Important commissions include Ensemble Modern, the 2000 BBC Proms, and the Opening Ceremony of the 2008 Olympic Games in Beijing. In 2011 he was Theme Composer at the Suntory Hall Summer Festival in Tokyo, where his specially commissioned work For Our Natural World was performed along with many other of his works in two dedicated concerts.

Awards for composition include the 1988 Koussevitzky Tanglewood Composition Prize; the inaugural and consecutive Paul Lowin Orchestral Prizes of 1991 and 1994; the 1992 Vienna Modern Masters Composition Award; awards in the International New Music Composers' Competitions of 1987, 1988, 1989 and 1990; the 35th Premio Musicale Citta di Trieste, Italy 1988; the 56th Japan Music Concours 1987; the international Irino Prize Competition, Japan 1989; the International 'Piano 2000' Composition Competition, Japan; the Albert H. Maggs Composition Award 1988; the Jacobena Angliss Music Award 1989; the Adolf Spivakovsky Composition Prize 1993; the Margaret Lee Crofts Fellowship (USA) 1988; and an Australia Council Composer Fellowship in 1995.

His piano album The Young Person’s Guide to Composition: 126 Variations on ‘Twinkle, Twinkle Little Star’ was published in Japan in 2010 and China in 2011 where it has already reached its second print run.

His work, mostly for orchestra, is frequently performed in Australia and internationally. He currently teaches Composition at the University of Melbourne.

Julian Yu's piece, Classical Stories, was premiered in PLEXUS: Spotlight on 24 November 2014 at the Salon, Melbourne Recital Centre.

Classical Stories (2014)

This is a collection of humorous pieces which incorporate classical material in a variety of ways, including quotation, collage, parody and pastiche ....

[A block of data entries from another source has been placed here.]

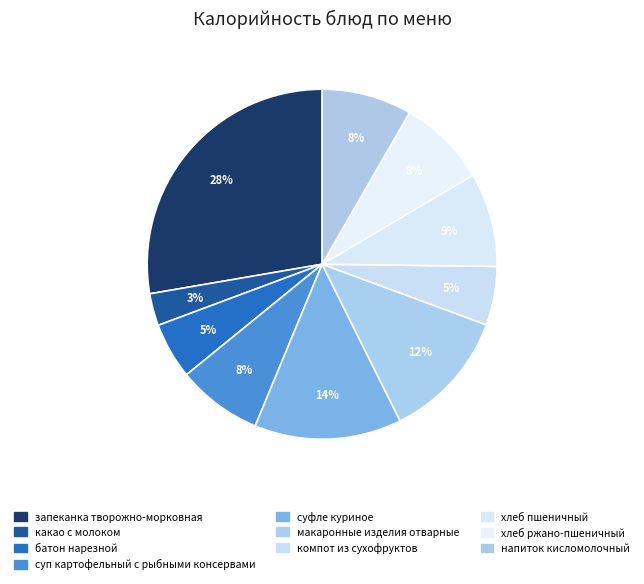

Does any single category account for the majority?

No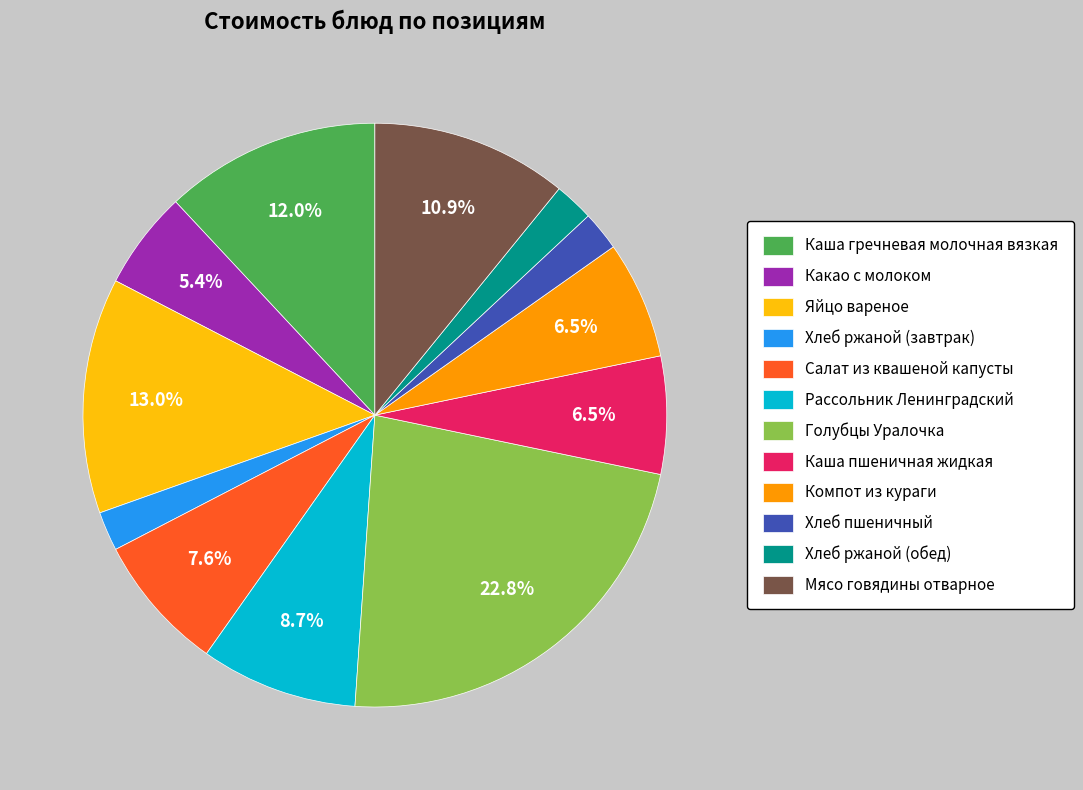

Is the sum of Каша гречневая молочная вязкая and Хлеб пшеничный greater than half?

No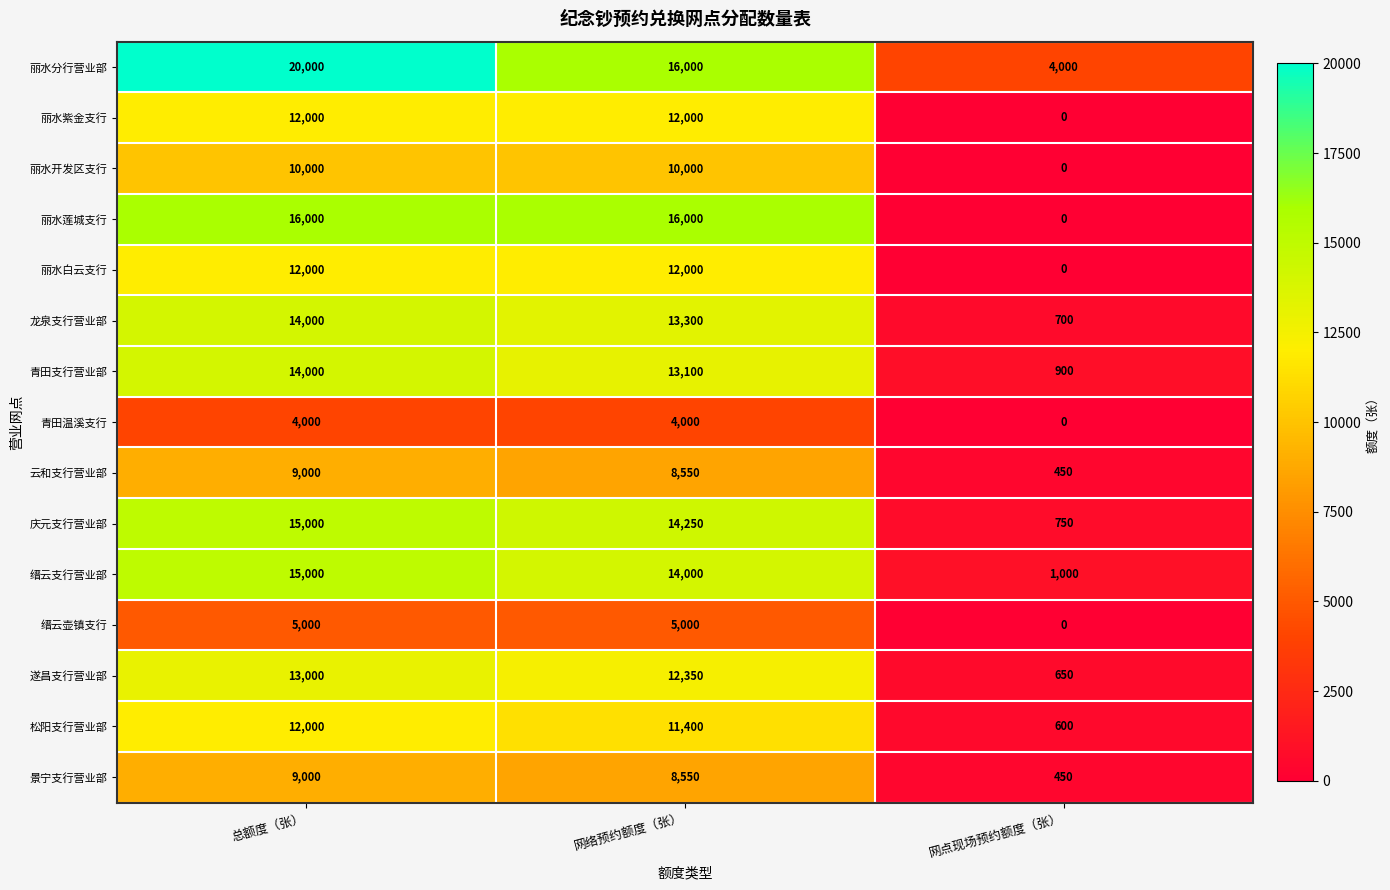

What is the average value of the 青田支行营业部 series?

9333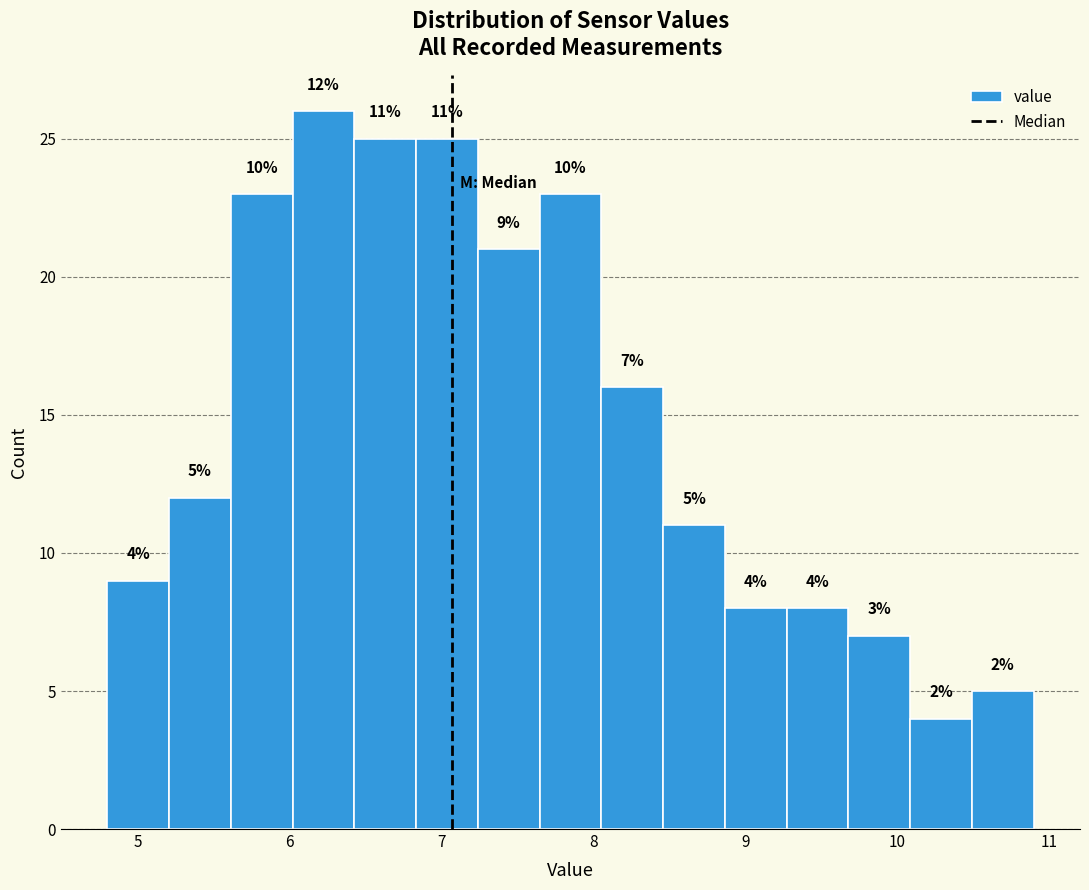

Which range on the x-axis has the tallest bar?

6.0 to 6.4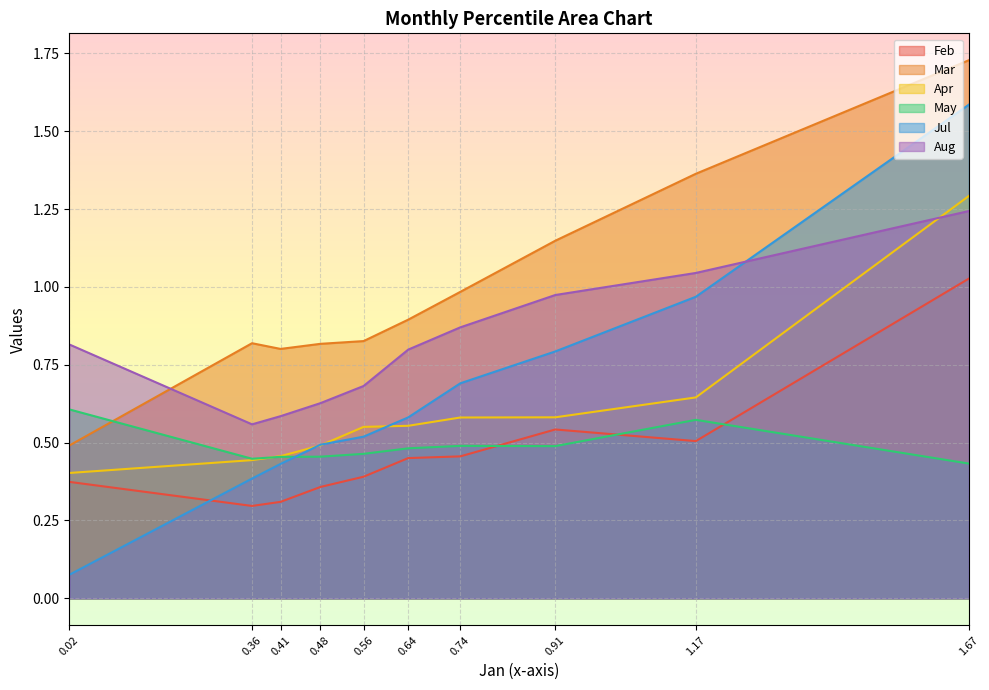

Which series has the largest range (max minus min)?

Jul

It includes eight short movements:

    I.    Two Swans Under Two Moons - The swans of Tchaikovsky and Saint-Saëns bask in the moonlight of Beethoven and Debussy.

    II.    Compound Tragedy - What could be more tragic than a meeting between Tristan, Isolde, Romeo, Juliet and the Butterfly Lovers?

    III.    A Phonecall to Mozart - Nokia’s ringtone interrupts Mozart while he is trying to compose his Piano Sonata in A Major.

    IV.     What for Elise? - The familiar wrapping paper contains unexpected presents from far and wide...

    V.     J.S. the Great - Bach’s own melodies woven together in Bach’s own way. No extra notes are added.

    VI.     To Comrade Shostakovich - An appreciation of his lighter side. The theme comes from a children’s song from his cantata Song of the Forest.

    VII.    Caterpoint - Prokofiev’s cat from Peter and the Wolf dances to a counter melody.

    VIII.     Brahmsody - A rhapsodic treatment of Brahms’ Symphony No. 1 in C minor brings this collection a vigorous conclusion.